Texto de leitura:
....................

Curioso notar como nosso Sistema de Controle de Constitucionalidade Difuso é capaz de gerar uma gama infinita de decisões judiciais que alimentam as mais acirradas discussões em âmbito tributário.
Uma questão que tem suscitado muita controvérsia é a que se refere aos limites de abrangência do instituto da imunidade previsto no parágrafo terceiro do artigo 155 da Constituição Federal de 1.988.
Recentemente a empresa distribuidora de combustíveis "Esso" obteve decisão, já transitada em julgado, favorável à imunidade de suas operações com base no referido artigo constitucional.
E, embora sua vitória judicial tenha se concluído com a perda de prazo pela União Federal, é fato que a "Esso" passou a gozar dos benefícios da norma imunizadora, liberando-se, vez por todas, do recolhimento daquele tributo.
Por outro lado, o Plenário do Supremo Tribunal Federal (Segunda Turma), em data ainda mais recente, ao julgar o RE nº 227832-1, referente à pretensão de uma empresa mineradora de ver reconhecido seu direito à imunidade em comento, decidiu pela não aplicação do parágrafo terceiro do artigo 155 da Constituição Federal.
Analisados, porém, os votos proferidos pela maioria vencedora dos Senhores Ministros encontramos, data maxima venia, um enunciado de premissas falsas, em total antinomia à atual Carta Magna.
Tomando como exemplo o voto do então Relator Ministro Carlos Velloso, verificamos que este, apoiando-se em precedente daquela mesma turma sobre questão relativa ao PIS, buscou distinguir o fato gerador da Cofins (faturamento) do fato gerador das operações relativas a energia elétrica, serviços de telecomunicações, derivados de petróleo, combustíveis e minerais do país.
Não raro, aliás, nos deparamos com inúmeros julgados nesse mesmo sentido em primeiro e segundo graus.
O primeiro grande equívoco deste raciocínio é a total desconsideração ao que prescreve o artigo 2º da Lei Complementar nº 70/91, onde defini-se como base de cálculo da Cofins a "receita bruta" das empresas, ou melhor, "receita bruta das vendas de mercadorias e de serviços".

....................

Suas tarefas:
1. Segundo o texto sobre imunidade tributária, em que consiste o primeiro grande equívoco do raciocínio adotado nos votos da maioria? Responda em uma a três frases.
2. Transcreva do texto sobre imunidade tributária o trecho que vai de "Uma questão que" até "recolhimento daquele tributo.", inclusive.
3. Responda com base no texto sobre imunidade tributária:
(a) Qual distribuidora de combustíveis obteve decisão transitada em julgado favorável à imunidade?
(b) Qual é o número do RE em que foi negada a imunidade pretendida por uma empresa mineradora?
(c) Quem era o Relator cujo voto o autor toma como exemplo?
Os dados não desempenham nenhum papel nesta atividade.

....................

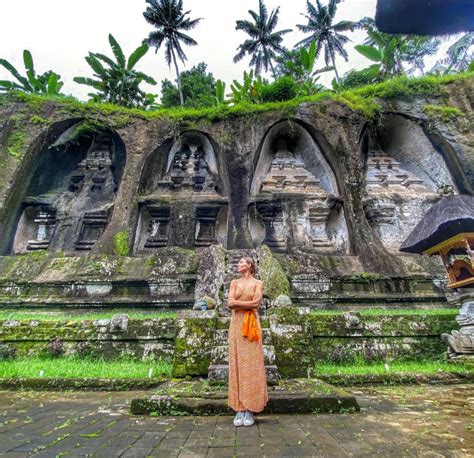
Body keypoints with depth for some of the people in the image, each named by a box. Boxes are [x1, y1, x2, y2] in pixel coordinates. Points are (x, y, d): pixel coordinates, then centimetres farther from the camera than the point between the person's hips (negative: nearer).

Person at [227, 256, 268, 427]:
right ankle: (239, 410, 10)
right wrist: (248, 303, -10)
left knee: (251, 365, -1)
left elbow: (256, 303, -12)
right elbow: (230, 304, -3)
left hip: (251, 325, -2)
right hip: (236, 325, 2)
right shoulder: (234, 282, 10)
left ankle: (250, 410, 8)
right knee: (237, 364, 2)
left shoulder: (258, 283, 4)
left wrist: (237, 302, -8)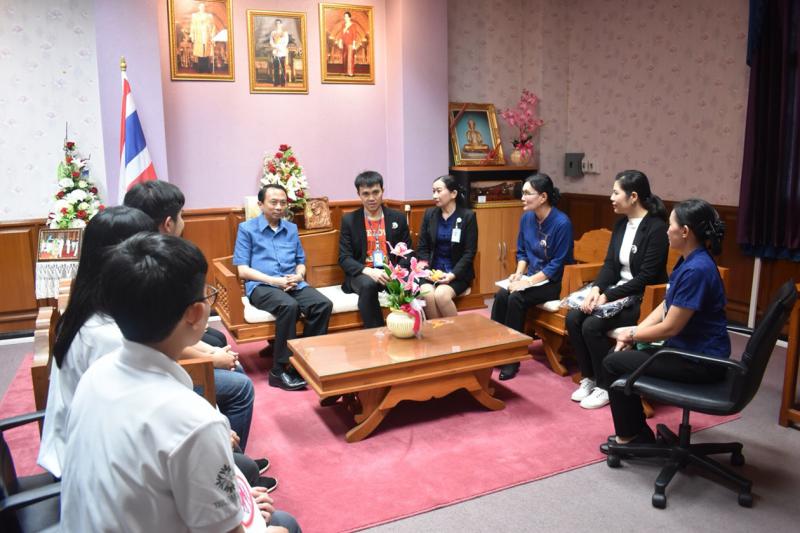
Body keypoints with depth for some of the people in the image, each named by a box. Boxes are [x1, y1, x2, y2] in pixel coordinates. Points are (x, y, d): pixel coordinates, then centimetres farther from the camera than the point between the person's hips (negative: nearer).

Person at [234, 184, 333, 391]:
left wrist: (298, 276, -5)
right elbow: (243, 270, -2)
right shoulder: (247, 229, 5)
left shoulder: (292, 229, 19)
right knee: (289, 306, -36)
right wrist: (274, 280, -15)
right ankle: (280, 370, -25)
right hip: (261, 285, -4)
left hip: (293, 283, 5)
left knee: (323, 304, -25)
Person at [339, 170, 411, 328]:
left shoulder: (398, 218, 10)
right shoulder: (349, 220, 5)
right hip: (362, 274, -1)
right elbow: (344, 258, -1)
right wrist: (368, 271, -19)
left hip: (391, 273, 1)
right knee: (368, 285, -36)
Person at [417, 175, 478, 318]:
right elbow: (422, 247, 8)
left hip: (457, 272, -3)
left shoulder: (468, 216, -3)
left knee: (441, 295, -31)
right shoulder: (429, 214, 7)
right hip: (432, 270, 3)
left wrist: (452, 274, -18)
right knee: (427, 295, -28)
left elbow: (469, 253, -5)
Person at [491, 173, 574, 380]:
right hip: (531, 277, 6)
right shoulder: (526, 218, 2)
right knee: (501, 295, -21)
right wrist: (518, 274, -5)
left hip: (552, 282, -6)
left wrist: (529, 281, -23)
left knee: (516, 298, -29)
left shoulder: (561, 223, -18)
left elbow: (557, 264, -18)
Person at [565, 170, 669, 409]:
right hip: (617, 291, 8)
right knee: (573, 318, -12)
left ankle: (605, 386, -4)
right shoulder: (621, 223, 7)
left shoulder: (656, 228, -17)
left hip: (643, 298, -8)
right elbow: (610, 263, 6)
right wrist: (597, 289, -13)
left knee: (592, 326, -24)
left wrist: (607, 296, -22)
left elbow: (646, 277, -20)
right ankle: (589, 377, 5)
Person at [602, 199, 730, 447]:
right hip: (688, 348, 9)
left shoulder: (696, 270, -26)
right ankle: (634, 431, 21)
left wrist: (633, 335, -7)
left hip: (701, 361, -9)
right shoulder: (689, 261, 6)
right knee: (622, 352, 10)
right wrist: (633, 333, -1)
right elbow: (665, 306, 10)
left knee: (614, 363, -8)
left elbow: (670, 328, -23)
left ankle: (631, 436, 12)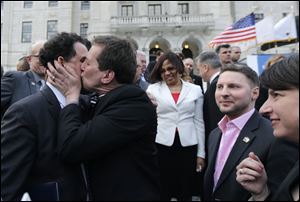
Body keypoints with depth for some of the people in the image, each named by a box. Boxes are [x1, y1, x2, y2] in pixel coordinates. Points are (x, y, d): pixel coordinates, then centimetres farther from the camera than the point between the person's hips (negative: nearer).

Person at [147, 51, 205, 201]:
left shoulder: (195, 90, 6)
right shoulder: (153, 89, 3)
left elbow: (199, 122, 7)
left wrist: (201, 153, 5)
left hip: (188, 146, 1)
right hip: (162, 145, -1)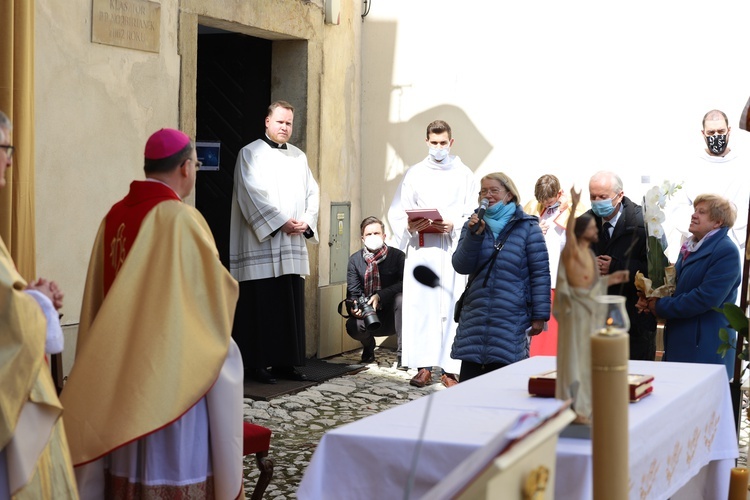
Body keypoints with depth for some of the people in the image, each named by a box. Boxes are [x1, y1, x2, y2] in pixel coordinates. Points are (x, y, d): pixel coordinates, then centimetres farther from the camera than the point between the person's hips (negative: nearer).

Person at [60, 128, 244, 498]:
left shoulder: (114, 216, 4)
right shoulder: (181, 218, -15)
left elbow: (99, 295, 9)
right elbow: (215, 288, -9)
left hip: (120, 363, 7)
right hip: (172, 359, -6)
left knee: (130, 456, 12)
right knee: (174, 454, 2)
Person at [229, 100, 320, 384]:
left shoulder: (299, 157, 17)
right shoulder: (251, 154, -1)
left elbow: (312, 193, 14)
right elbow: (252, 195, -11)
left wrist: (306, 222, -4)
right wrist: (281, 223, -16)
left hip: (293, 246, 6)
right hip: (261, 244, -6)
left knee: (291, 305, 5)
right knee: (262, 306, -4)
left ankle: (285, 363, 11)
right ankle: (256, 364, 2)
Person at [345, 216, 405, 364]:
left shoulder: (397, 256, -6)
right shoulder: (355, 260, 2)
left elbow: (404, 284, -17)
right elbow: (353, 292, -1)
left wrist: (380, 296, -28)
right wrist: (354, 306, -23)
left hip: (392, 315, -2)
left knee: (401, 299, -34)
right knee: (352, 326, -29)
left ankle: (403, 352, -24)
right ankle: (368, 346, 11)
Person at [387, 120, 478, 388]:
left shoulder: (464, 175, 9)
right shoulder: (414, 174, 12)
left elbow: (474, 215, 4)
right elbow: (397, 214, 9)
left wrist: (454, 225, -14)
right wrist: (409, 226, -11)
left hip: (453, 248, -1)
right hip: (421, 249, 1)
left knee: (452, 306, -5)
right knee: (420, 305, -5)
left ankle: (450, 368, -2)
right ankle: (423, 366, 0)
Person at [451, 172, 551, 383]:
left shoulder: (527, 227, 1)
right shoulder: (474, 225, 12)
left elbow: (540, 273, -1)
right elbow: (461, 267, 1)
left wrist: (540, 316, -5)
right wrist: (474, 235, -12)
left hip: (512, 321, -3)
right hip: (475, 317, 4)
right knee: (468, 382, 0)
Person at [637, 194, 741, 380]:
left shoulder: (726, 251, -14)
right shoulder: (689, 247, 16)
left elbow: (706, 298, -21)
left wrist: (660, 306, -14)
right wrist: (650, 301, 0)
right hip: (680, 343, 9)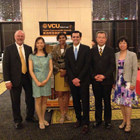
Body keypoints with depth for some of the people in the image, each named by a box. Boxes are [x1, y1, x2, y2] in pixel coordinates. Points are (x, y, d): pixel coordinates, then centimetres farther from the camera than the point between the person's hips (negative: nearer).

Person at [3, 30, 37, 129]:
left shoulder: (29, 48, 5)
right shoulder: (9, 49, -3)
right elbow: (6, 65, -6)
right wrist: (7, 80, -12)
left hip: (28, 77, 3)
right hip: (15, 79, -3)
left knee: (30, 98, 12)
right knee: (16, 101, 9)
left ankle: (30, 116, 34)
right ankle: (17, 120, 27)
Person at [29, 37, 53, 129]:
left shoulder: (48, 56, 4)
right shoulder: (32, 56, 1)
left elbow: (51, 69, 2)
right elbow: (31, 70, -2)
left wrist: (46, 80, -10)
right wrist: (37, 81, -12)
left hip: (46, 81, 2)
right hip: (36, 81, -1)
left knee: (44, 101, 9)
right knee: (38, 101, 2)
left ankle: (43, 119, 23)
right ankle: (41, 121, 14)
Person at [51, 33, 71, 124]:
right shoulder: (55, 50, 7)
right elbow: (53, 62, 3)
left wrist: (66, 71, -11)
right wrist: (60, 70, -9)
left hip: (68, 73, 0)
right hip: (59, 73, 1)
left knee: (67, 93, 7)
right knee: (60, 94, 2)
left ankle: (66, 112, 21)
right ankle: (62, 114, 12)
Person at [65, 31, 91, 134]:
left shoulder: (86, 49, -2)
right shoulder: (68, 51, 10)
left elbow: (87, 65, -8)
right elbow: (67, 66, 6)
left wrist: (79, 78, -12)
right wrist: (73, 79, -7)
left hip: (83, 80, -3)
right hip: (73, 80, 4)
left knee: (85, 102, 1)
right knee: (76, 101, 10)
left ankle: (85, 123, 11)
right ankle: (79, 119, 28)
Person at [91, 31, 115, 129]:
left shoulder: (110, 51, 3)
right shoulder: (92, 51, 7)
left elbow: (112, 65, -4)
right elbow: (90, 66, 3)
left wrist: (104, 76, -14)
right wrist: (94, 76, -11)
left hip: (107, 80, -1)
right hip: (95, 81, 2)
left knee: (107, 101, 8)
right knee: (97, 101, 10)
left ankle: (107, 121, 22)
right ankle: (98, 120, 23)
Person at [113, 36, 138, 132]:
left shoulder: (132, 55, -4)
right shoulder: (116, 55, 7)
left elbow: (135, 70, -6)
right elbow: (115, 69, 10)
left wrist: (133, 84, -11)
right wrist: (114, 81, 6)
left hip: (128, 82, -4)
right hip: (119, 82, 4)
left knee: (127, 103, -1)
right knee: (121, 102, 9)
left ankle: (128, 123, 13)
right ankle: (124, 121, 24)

....................

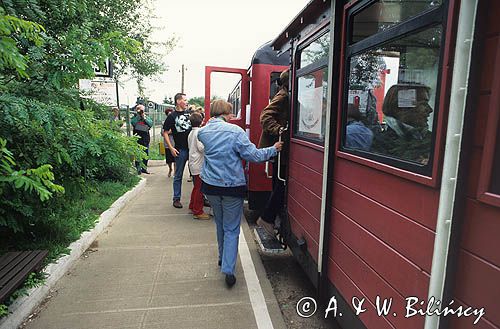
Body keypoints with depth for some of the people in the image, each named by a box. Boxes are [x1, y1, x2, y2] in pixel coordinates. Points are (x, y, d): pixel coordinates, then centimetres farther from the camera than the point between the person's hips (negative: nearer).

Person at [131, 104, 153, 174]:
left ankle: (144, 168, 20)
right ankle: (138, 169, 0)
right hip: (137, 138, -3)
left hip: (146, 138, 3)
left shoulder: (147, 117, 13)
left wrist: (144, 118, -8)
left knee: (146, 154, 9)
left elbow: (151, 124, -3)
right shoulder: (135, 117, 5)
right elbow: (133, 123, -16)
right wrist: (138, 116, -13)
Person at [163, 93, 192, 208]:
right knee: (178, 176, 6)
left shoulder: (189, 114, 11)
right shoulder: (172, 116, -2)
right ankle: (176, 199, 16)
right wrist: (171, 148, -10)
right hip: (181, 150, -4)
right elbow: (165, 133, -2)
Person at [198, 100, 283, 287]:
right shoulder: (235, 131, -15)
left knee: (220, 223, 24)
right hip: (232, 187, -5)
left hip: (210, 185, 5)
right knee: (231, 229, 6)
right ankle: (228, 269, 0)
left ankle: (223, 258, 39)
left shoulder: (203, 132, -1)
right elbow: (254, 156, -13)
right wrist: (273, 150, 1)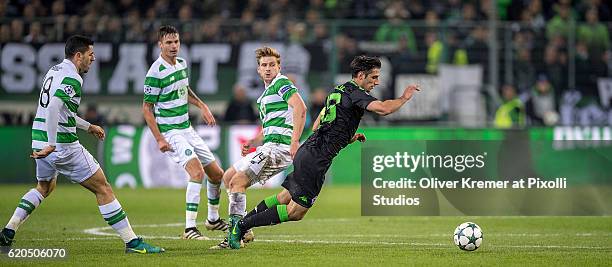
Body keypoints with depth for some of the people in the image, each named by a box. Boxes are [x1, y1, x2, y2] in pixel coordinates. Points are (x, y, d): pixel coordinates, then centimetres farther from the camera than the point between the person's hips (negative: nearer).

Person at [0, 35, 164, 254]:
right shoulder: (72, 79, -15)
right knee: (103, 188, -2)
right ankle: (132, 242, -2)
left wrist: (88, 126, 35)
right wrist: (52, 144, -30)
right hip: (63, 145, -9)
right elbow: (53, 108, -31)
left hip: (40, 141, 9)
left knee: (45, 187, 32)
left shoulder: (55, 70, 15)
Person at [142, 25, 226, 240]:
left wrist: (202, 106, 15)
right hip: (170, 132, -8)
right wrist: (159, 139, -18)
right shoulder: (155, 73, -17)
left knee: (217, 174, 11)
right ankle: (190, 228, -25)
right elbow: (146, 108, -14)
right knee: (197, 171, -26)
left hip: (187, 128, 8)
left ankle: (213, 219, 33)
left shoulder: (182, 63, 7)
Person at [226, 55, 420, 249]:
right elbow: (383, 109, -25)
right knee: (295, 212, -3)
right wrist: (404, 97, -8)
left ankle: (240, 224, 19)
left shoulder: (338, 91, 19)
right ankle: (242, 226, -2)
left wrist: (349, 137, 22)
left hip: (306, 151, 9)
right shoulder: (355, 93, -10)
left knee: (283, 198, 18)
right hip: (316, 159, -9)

....................

Respostas do exercício:
1. O raciocínio desconsidera totalmente o que prescreve o artigo 2º da Lei Complementar nº 70/91. Esse dispositivo define como base de cálculo da Cofins a "receita bruta" das empresas, isto é, a "receita bruta das vendas de mercadorias e de serviços".

2.
Uma questão que tem suscitado muita controvérsia é a que se refere aos limites de abrangência do instituto da imunidade previsto no parágrafo terceiro do artigo 155 da Constituição Federal de 1.988.
Recentemente a empresa distribuidora de combustíveis "Esso" obteve decisão, já transitada em julgado, favorável à imunidade de suas operações com base no referido artigo constitucional.
E, embora sua vitória judicial tenha se concluído com a perda de prazo pela União Federal, é fato que a "Esso" passou a gozar dos benefícios da norma imunizadora, liberando-se, vez por todas, do recolhimento daquele tributo.

3.
(a) A "Esso".
(b) RE nº 227832-1.
(c) O Ministro Carlos Velloso.